*** Opening of Material provided ***

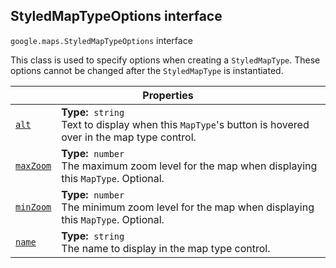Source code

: 
<h2 id="StyledMapTypeOptions">StyledMapTypeOptions interface</h2>
<p>
<code><span itemprop="path">google.maps</span>.<span itemprop="name">StyledMapTypeOptions</span></code>
interface
</p>
<p>This class is used to specify options when creating a <code>StyledMapType</code>. These options cannot be changed after the <code>StyledMapType</code> is instantiated.</p>
<div class="devsite-table-wrapper"><table class="properties responsive" summary="interface StyledMapTypeOptions - Properties">
<thead>
<tr><th colspan="2">Properties</th>
</tr></thead>
<tbody>
<tr id="StyledMapTypeOptions.alt">
<td itemprop="property"><code><a class="secret-link" href="#StyledMapTypeOptions.alt"><span>alt</span></a></code></td>
<td><div><strong>Type:</strong>&nbsp; <code>string</code></div>
<div class="desc">Text to display when this <code>MapType</code>'s button is hovered over in the map type control.</div></td>
</tr>
<tr id="StyledMapTypeOptions.maxZoom">
<td itemprop="property"><code><a class="secret-link" href="#StyledMapTypeOptions.maxZoom"><span>maxZoom</span></a></code></td>
<td><div><strong>Type:</strong>&nbsp; <code>number</code></div>
<div class="desc">The maximum zoom level for the map when displaying this <code>MapType</code>. Optional.</div></td>
</tr>
<tr id="StyledMapTypeOptions.minZoom">
<td itemprop="property"><code><a class="secret-link" href="#StyledMapTypeOptions.minZoom"><span>minZoom</span></a></code></td>
<td><div><strong>Type:</strong>&nbsp; <code>number</code></div>
<div class="desc">The minimum zoom level for the map when displaying this <code>MapType</code>. Optional.</div></td>
</tr>
<tr id="StyledMapTypeOptions.name">
<td itemprop="property"><code><a class="secret-link" href="#StyledMapTypeOptions.name"><span>name</span></a></code></td>
<td><div><strong>Type:</strong>&nbsp; <code>string</code></div>
<div class="desc">The name to display in the map type control.</div></td>
</tr>
</tbody>
</table></div>
<script src="replace_links.js"></script>
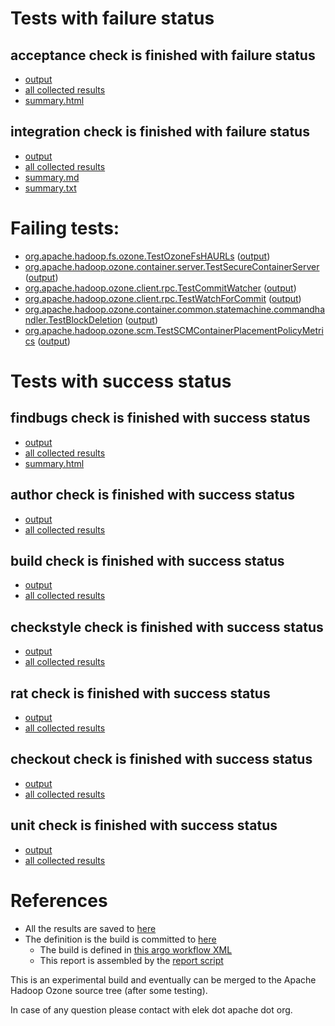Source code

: # Tests with failure status

## acceptance check is finished with failure status

   * [output](https://raw.githubusercontent.com/elek/ozone-ci-q4/master/pr/pr-hdds-2216-wws87/acceptance/output.log)
   * [all collected results](https://github.com/elek/ozone-ci-q4/tree/master/pr/pr-hdds-2216-wws87/acceptance)
   * [summary.html](https://elek.github.io/ozone-ci-q4/pr/pr-hdds-2216-wws87/acceptance/summary.html)


## integration check is finished with failure status

   * [output](https://raw.githubusercontent.com/elek/ozone-ci-q4/master/pr/pr-hdds-2216-wws87/integration/output.log)
   * [all collected results](https://github.com/elek/ozone-ci-q4/tree/master/pr/pr-hdds-2216-wws87/integration)
   * [summary.md](https://github.com/elek/ozone-ci-q4/tree/master/pr/pr-hdds-2216-wws87/integration/summary.md)
   * [summary.txt](https://github.com/elek/ozone-ci-q4/tree/master/pr/pr-hdds-2216-wws87/integration/summary.txt)

# Failing tests: 

 * [org.apache.hadoop.fs.ozone.TestOzoneFsHAURLs](hadoop-ozone/ozonefs/org.apache.hadoop.fs.ozone.TestOzoneFsHAURLs.txt) ([output](hadoop-ozone/ozonefs/org.apache.hadoop.fs.ozone.TestOzoneFsHAURLs-output.txt))
 * [org.apache.hadoop.ozone.container.server.TestSecureContainerServer](hadoop-ozone/integration-test/org.apache.hadoop.ozone.container.server.TestSecureContainerServer.txt) ([output](hadoop-ozone/integration-test/org.apache.hadoop.ozone.container.server.TestSecureContainerServer-output.txt))
 * [org.apache.hadoop.ozone.client.rpc.TestCommitWatcher](hadoop-ozone/integration-test/org.apache.hadoop.ozone.client.rpc.TestCommitWatcher.txt) ([output](hadoop-ozone/integration-test/org.apache.hadoop.ozone.client.rpc.TestCommitWatcher-output.txt))
 * [org.apache.hadoop.ozone.client.rpc.TestWatchForCommit](hadoop-ozone/integration-test/org.apache.hadoop.ozone.client.rpc.TestWatchForCommit.txt) ([output](hadoop-ozone/integration-test/org.apache.hadoop.ozone.client.rpc.TestWatchForCommit-output.txt))
 * [org.apache.hadoop.ozone.container.common.statemachine.commandhandler.TestBlockDeletion](hadoop-ozone/integration-test/org.apache.hadoop.ozone.container.common.statemachine.commandhandler.TestBlockDeletion.txt) ([output](hadoop-ozone/integration-test/org.apache.hadoop.ozone.container.common.statemachine.commandhandler.TestBlockDeletion-output.txt))
 * [org.apache.hadoop.ozone.scm.TestSCMContainerPlacementPolicyMetrics](hadoop-ozone/integration-test/org.apache.hadoop.ozone.scm.TestSCMContainerPlacementPolicyMetrics.txt) ([output](hadoop-ozone/integration-test/org.apache.hadoop.ozone.scm.TestSCMContainerPlacementPolicyMetrics-output.txt))


# Tests with success status

## findbugs check is finished with success status

   * [output](https://raw.githubusercontent.com/elek/ozone-ci-q4/master/pr/pr-hdds-2216-wws87/findbugs/output.log)
   * [all collected results](https://github.com/elek/ozone-ci-q4/tree/master/pr/pr-hdds-2216-wws87/findbugs)
   * [summary.html](https://elek.github.io/ozone-ci-q4/pr/pr-hdds-2216-wws87/findbugs/summary.html)


## author check is finished with success status

   * [output](https://raw.githubusercontent.com/elek/ozone-ci-q4/master/pr/pr-hdds-2216-wws87/author/output.log)
   * [all collected results](https://github.com/elek/ozone-ci-q4/tree/master/pr/pr-hdds-2216-wws87/author)


## build check is finished with success status

   * [output](https://raw.githubusercontent.com/elek/ozone-ci-q4/master/pr/pr-hdds-2216-wws87/build/output.log)
   * [all collected results](https://github.com/elek/ozone-ci-q4/tree/master/pr/pr-hdds-2216-wws87/build)


## checkstyle check is finished with success status

   * [output](https://raw.githubusercontent.com/elek/ozone-ci-q4/master/pr/pr-hdds-2216-wws87/checkstyle/output.log)
   * [all collected results](https://github.com/elek/ozone-ci-q4/tree/master/pr/pr-hdds-2216-wws87/checkstyle)


## rat check is finished with success status

   * [output](https://raw.githubusercontent.com/elek/ozone-ci-q4/master/pr/pr-hdds-2216-wws87/rat/output.log)
   * [all collected results](https://github.com/elek/ozone-ci-q4/tree/master/pr/pr-hdds-2216-wws87/rat)


## checkout check is finished with success status

   * [output](https://raw.githubusercontent.com/elek/ozone-ci-q4/master/pr/pr-hdds-2216-wws87/checkout/output.log)
   * [all collected results](https://github.com/elek/ozone-ci-q4/tree/master/pr/pr-hdds-2216-wws87/checkout)


## unit check is finished with success status

   * [output](https://raw.githubusercontent.com/elek/ozone-ci-q4/master/pr/pr-hdds-2216-wws87/unit/output.log)
   * [all collected results](https://github.com/elek/ozone-ci-q4/tree/master/pr/pr-hdds-2216-wws87/unit)




# References

 * All the results are saved to [here](https://github.com/elek/ozone-ci-q4/tree/master/pr/pr-hdds-2216-wws87/)
 * The definition is the build is committed to [here](https://github.com/elek/argo-ozone)
    * The build is defined in [this argo workflow XML](https://github.com/elek/argo-ozone/blob/master/ozone-build.yaml)
    * This report is assembled by the [report script](https://github.com/elek/argo-ozone/blob/master/scripts/report.sh)

This is an experimental build and eventually can be merged to the Apache Hadoop Ozone source tree (after some testing).

In case of any question please contact with elek dot apache dot org.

*** Close of Material provided ***

Nothing but the text is wanted: repeat the data above exactly, without its images.

Source code

: 
<h2 id="StyledMapTypeOptions">StyledMapTypeOptions interface</h2>
<p>
<code><span itemprop="path">google.maps</span>.<span itemprop="name">StyledMapTypeOptions</span></code>
interface
</p>
<p>This class is used to specify options when creating a <code>StyledMapType</code>. These options cannot be changed after the <code>StyledMapType</code> is instantiated.</p>
<div class="devsite-table-wrapper"><table class="properties responsive" summary="interface StyledMapTypeOptions - Properties">
<thead>
<tr><th colspan="2">Properties</th>
</tr></thead>
<tbody>
<tr id="StyledMapTypeOptions.alt">
<td itemprop="property"><code><a class="secret-link" href="#StyledMapTypeOptions.alt"><span>alt</span></a></code></td>
<td><div><strong>Type:</strong>&nbsp; <code>string</code></div>
<div class="desc">Text to display when this <code>MapType</code>'s button is hovered over in the map type control.</div></td>
</tr>
<tr id="StyledMapTypeOptions.maxZoom">
<td itemprop="property"><code><a class="secret-link" href="#StyledMapTypeOptions.maxZoom"><span>maxZoom</span></a></code></td>
<td><div><strong>Type:</strong>&nbsp; <code>number</code></div>
<div class="desc">The maximum zoom level for the map when displaying this <code>MapType</code>. Optional.</div></td>
</tr>
<tr id="StyledMapTypeOptions.minZoom">
<td itemprop="property"><code><a class="secret-link" href="#StyledMapTypeOptions.minZoom"><span>minZoom</span></a></code></td>
<td><div><strong>Type:</strong>&nbsp; <code>number</code></div>
<div class="desc">The minimum zoom level for the map when displaying this <code>MapType</code>. Optional.</div></td>
</tr>
<tr id="StyledMapTypeOptions.name">
<td itemprop="property"><code><a class="secret-link" href="#StyledMapTypeOptions.name"><span>name</span></a></code></td>
<td><div><strong>Type:</strong>&nbsp; <code>string</code></div>
<div class="desc">The name to display in the map type control.</div></td>
</tr>
</tbody>
</table></div>
<script src="replace_links.js"></script>
Source code

: # Tests with failure status

## acceptance check is finished with failure status

   * [output](https://raw.githubusercontent.com/elek/ozone-ci-q4/master/pr/pr-hdds-2216-wws87/acceptance/output.log)
   * [all collected results](https://github.com/elek/ozone-ci-q4/tree/master/pr/pr-hdds-2216-wws87/acceptance)
   * [summary.html](https://elek.github.io/ozone-ci-q4/pr/pr-hdds-2216-wws87/acceptance/summary.html)


## integration check is finished with failure status

   * [output](https://raw.githubusercontent.com/elek/ozone-ci-q4/master/pr/pr-hdds-2216-wws87/integration/output.log)
   * [all collected results](https://github.com/elek/ozone-ci-q4/tree/master/pr/pr-hdds-2216-wws87/integration)
   * [summary.md](https://github.com/elek/ozone-ci-q4/tree/master/pr/pr-hdds-2216-wws87/integration/summary.md)
   * [summary.txt](https://github.com/elek/ozone-ci-q4/tree/master/pr/pr-hdds-2216-wws87/integration/summary.txt)

# Failing tests: 

 * [org.apache.hadoop.fs.ozone.TestOzoneFsHAURLs](hadoop-ozone/ozonefs/org.apache.hadoop.fs.ozone.TestOzoneFsHAURLs.txt) ([output](hadoop-ozone/ozonefs/org.apache.hadoop.fs.ozone.TestOzoneFsHAURLs-output.txt))
 * [org.apache.hadoop.ozone.container.server.TestSecureContainerServer](hadoop-ozone/integration-test/org.apache.hadoop.ozone.container.server.TestSecureContainerServer.txt) ([output](hadoop-ozone/integration-test/org.apache.hadoop.ozone.container.server.TestSecureContainerServer-output.txt))
 * [org.apache.hadoop.ozone.client.rpc.TestCommitWatcher](hadoop-ozone/integration-test/org.apache.hadoop.ozone.client.rpc.TestCommitWatcher.txt) ([output](hadoop-ozone/integration-test/org.apache.hadoop.ozone.client.rpc.TestCommitWatcher-output.txt))
 * [org.apache.hadoop.ozone.client.rpc.TestWatchForCommit](hadoop-ozone/integration-test/org.apache.hadoop.ozone.client.rpc.TestWatchForCommit.txt) ([output](hadoop-ozone/integration-test/org.apache.hadoop.ozone.client.rpc.TestWatchForCommit-output.txt))
 * [org.apache.hadoop.ozone.container.common.statemachine.commandhandler.TestBlockDeletion](hadoop-ozone/integration-test/org.apache.hadoop.ozone.container.common.statemachine.commandhandler.TestBlockDeletion.txt) ([output](hadoop-ozone/integration-test/org.apache.hadoop.ozone.container.common.statemachine.commandhandler.TestBlockDeletion-output.txt))
 * [org.apache.hadoop.ozone.scm.TestSCMContainerPlacementPolicyMetrics](hadoop-ozone/integration-test/org.apache.hadoop.ozone.scm.TestSCMContainerPlacementPolicyMetrics.txt) ([output](hadoop-ozone/integration-test/org.apache.hadoop.ozone.scm.TestSCMContainerPlacementPolicyMetrics-output.txt))


# Tests with success status

## findbugs check is finished with success status

   * [output](https://raw.githubusercontent.com/elek/ozone-ci-q4/master/pr/pr-hdds-2216-wws87/findbugs/output.log)
   * [all collected results](https://github.com/elek/ozone-ci-q4/tree/master/pr/pr-hdds-2216-wws87/findbugs)
   * [summary.html](https://elek.github.io/ozone-ci-q4/pr/pr-hdds-2216-wws87/findbugs/summary.html)


## author check is finished with success status

   * [output](https://raw.githubusercontent.com/elek/ozone-ci-q4/master/pr/pr-hdds-2216-wws87/author/output.log)
   * [all collected results](https://github.com/elek/ozone-ci-q4/tree/master/pr/pr-hdds-2216-wws87/author)


## build check is finished with success status

   * [output](https://raw.githubusercontent.com/elek/ozone-ci-q4/master/pr/pr-hdds-2216-wws87/build/output.log)
   * [all collected results](https://github.com/elek/ozone-ci-q4/tree/master/pr/pr-hdds-2216-wws87/build)


## checkstyle check is finished with success status

   * [output](https://raw.githubusercontent.com/elek/ozone-ci-q4/master/pr/pr-hdds-2216-wws87/checkstyle/output.log)
   * [all collected results](https://github.com/elek/ozone-ci-q4/tree/master/pr/pr-hdds-2216-wws87/checkstyle)


## rat check is finished with success status

   * [output](https://raw.githubusercontent.com/elek/ozone-ci-q4/master/pr/pr-hdds-2216-wws87/rat/output.log)
   * [all collected results](https://github.com/elek/ozone-ci-q4/tree/master/pr/pr-hdds-2216-wws87/rat)


## checkout check is finished with success status

   * [output](https://raw.githubusercontent.com/elek/ozone-ci-q4/master/pr/pr-hdds-2216-wws87/checkout/output.log)
   * [all collected results](https://github.com/elek/ozone-ci-q4/tree/master/pr/pr-hdds-2216-wws87/checkout)


## unit check is finished with success status

   * [output](https://raw.githubusercontent.com/elek/ozone-ci-q4/master/pr/pr-hdds-2216-wws87/unit/output.log)
   * [all collected results](https://github.com/elek/ozone-ci-q4/tree/master/pr/pr-hdds-2216-wws87/unit)




# References

 * All the results are saved to [here](https://github.com/elek/ozone-ci-q4/tree/master/pr/pr-hdds-2216-wws87/)
 * The definition is the build is committed to [here](https://github.com/elek/argo-ozone)
    * The build is defined in [this argo workflow XML](https://github.com/elek/argo-ozone/blob/master/ozone-build.yaml)
    * This report is assembled by the [report script](https://github.com/elek/argo-ozone/blob/master/scripts/report.sh)

This is an experimental build and eventually can be merged to the Apache Hadoop Ozone source tree (after some testing).

In case of any question please contact with elek dot apache dot org.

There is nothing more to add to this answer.